La seconde partie aborde « l’islamisation religieuse ». Allaoua Amara détaille les différentes étapes de l’islamisation du Maghreb central, tandis que Dominique Valérian revient sur « la permanence du christianisme au Maghreb », et sur la façon d’aborder les sources latines. Dans la même partie, Cyrille Aillet réagit aux hypothèses de Mikel de Epalza à propos de « l’islamisation et de l’évolution du peuplement chrétien en al-Andalus (VIIIe-XIIe siècle) », montrant qu’en s’opposant aux thèses continuistes de Simonet (une permanence d’un peuplement chrétien jusqu’au XIIIe siècle au moins), Mikel de Epalza « versait toutefois dans l’excès inverse » en concluant à l’extinction rapide de la minorité chrétienne. Cyrille Aillet est ici dans le prolongement de sa thèse sur les mozarabes, dont Histoire pour tous a fait un compte-rendu.

La troisième partie, « Islamisation et transformations sociales », s’ouvre avec l’article de Sonia Guttiérez Lloret consacré à « l’histoire et l’archéologie de la transition en al-Andalus : les indices matériels de l’islamisation à Tudmir ». Eduardo Manzano-Moreno s’intéresse aux toponymes en banû, revenant sur les hypothèses de Pierre Guichard, pour les nuancer. Dans l’article suivant, Maribel Fierro analyse « les généalogies de pouvoir en al-Andalus » pour montrer comment Arabes, Berbères et population autochtone les ont utilisées dans un contexte de « conflits et de tensions religieuses et ethniques ». Enfin, Elise Voguet se concentre sur les sources juridiques pour étudier « le statut foncier et fiscal de l’Ifriqiya et du Maghreb ».

La dernière partie pose la question « des formes spécifiques de l’islamisation au Maghreb », avec tout d’abord Yassir Benhima et ses « remarques sur les conditions de l’islamisation du Magrib al-Aqsa (aspects religieux et linguistiques) », article qui remonte avant l’arrivée de l’islam, rappelant la diversité religieuse de la région à cette époque. Il démontre aussi que c’est le berbère, et non l’arabe, qui a contribué à la diffusion de l’islam dans ces régions. Nelly Amri part du Riyâd al-nufus d’al-Maliki, « un modèle de diffusion de l’islam », et le moyen pour les oulémas de Kairouan de montrer aux Orientaux que l’islam maghrébin possède ses « propres modèles ». Le dernier article permet à Emmanuelle Tixier de mettre en avant l’importance du géographe al-Bakrî (mort en 1094) pour la connaissance de l’Afrique du Nord, à laquelle il consacre un important chapitre dans son ouvrage le Livre des itinéraires et des Etats.

C’est Cyrille Aillet qui donne une conclusion résumant les possibilités offertes par les nouvelles recherches (dont ces articles font état en partie) dans ce champ historiographique.
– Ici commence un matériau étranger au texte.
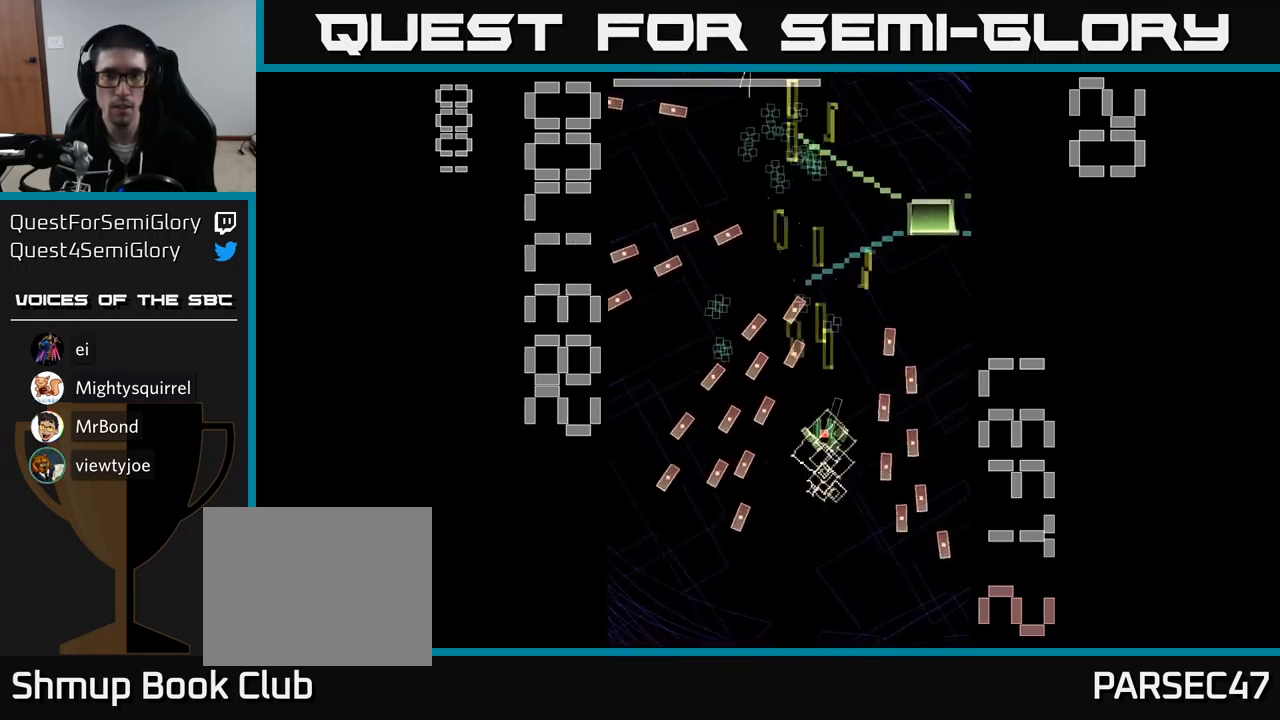
{"buttons": ["A", "X", "DPAD_RIGHT"], "events": [[267, "DPAD_RIGHT", "down"], [267, "DPAD_UP", "up"]]}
Selon lui, « la question centrale […] est d’analyser la formation de l’Islam de la même manière que l’on peut approcher tout phénomène d’acculturation ou de diffusion d’une culture impériale, à l’instar de la romanisation dans l’Antiquité ».
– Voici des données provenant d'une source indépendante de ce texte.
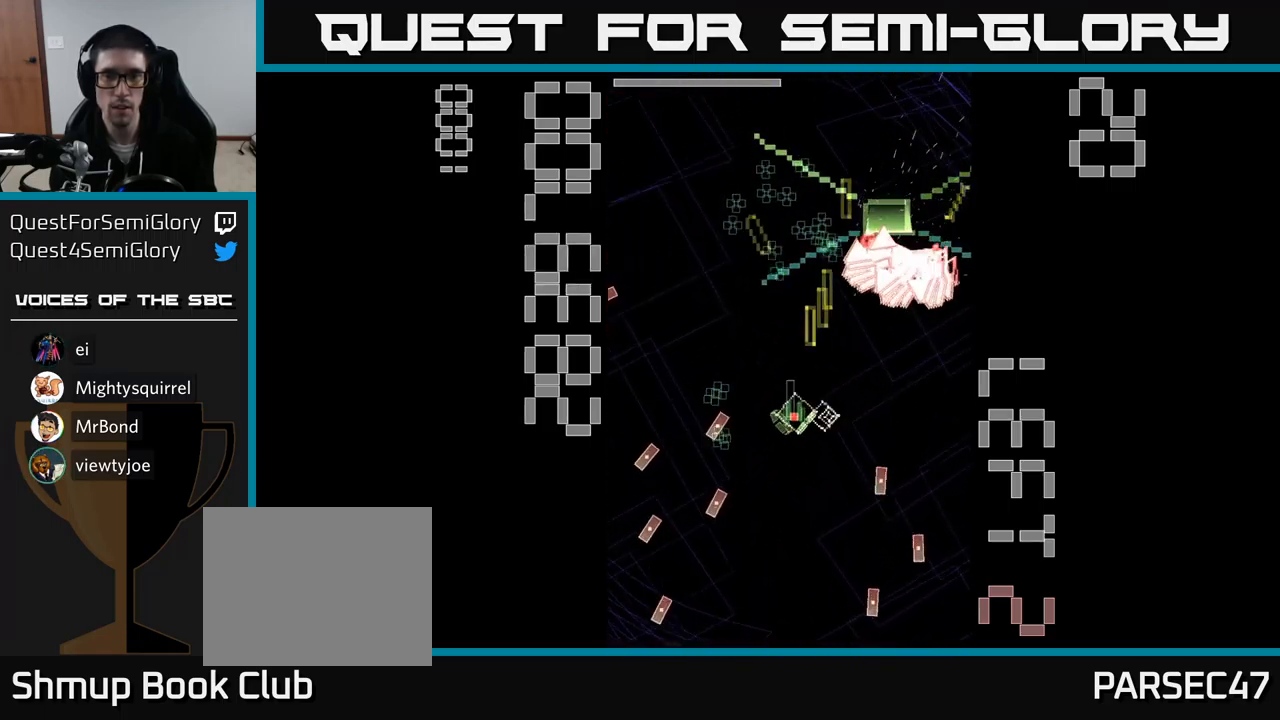
{"buttons": ["A", "X", "DPAD_DOWN", "DPAD_RIGHT"], "events": [[134, "DPAD_DOWN", "down"], [150, "DPAD_LEFT", "up"], [267, "DPAD_RIGHT", "down"]]}
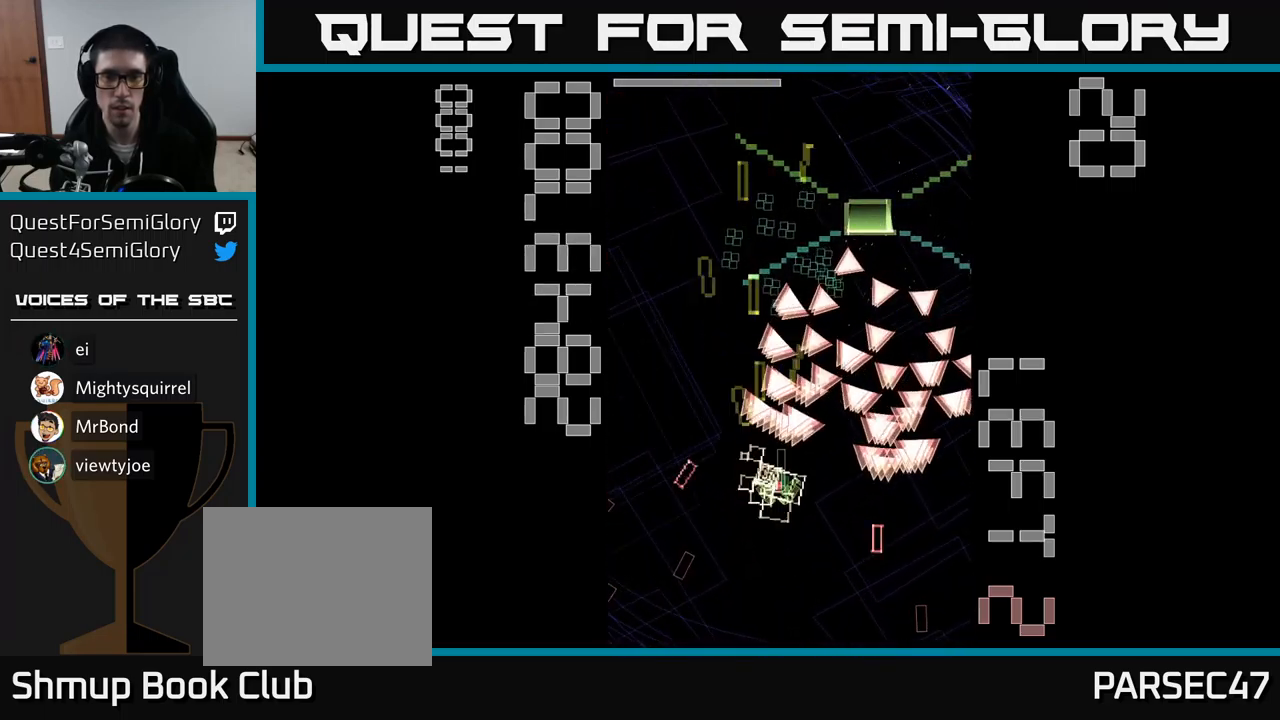
{"buttons": ["A"], "events": [[134, "DPAD_DOWN", "up"], [134, "DPAD_RIGHT", "up"], [317, "DPAD_DOWN", "down"], [334, "DPAD_RIGHT", "down"], [450, "DPAD_RIGHT", "up"], [467, "X", "up"], [484, "DPAD_DOWN", "up"]]}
L’avis d’Histoire pour tous

Sur un thème qui fait débat jusque dans le grand public, l’ouvrage Islamisation et arabisation de l’Occident musulman médiéval (VIIe-XIIe siècle) apporte le regard de spécialistes de ces sujets, en résumant les recherches les plus récentes. Il est donc évidemment incontournable comme objet scientifique. En revanche, son approche universitaire le réserve plutôt à un public ayant déjà certaines connaissances et notions dans ces domaines.

 

- Islamisation et arabisation de l’Occident musulman médiéval (VIIe-XIIe siècle), collectif, édité par D. Valérian dans la collection Bibliothèque historique des pays d’Islam (dirigée par Christophe Picard et Nadine Picaudou), Publications de la Sorbonne, 2011, 407 p.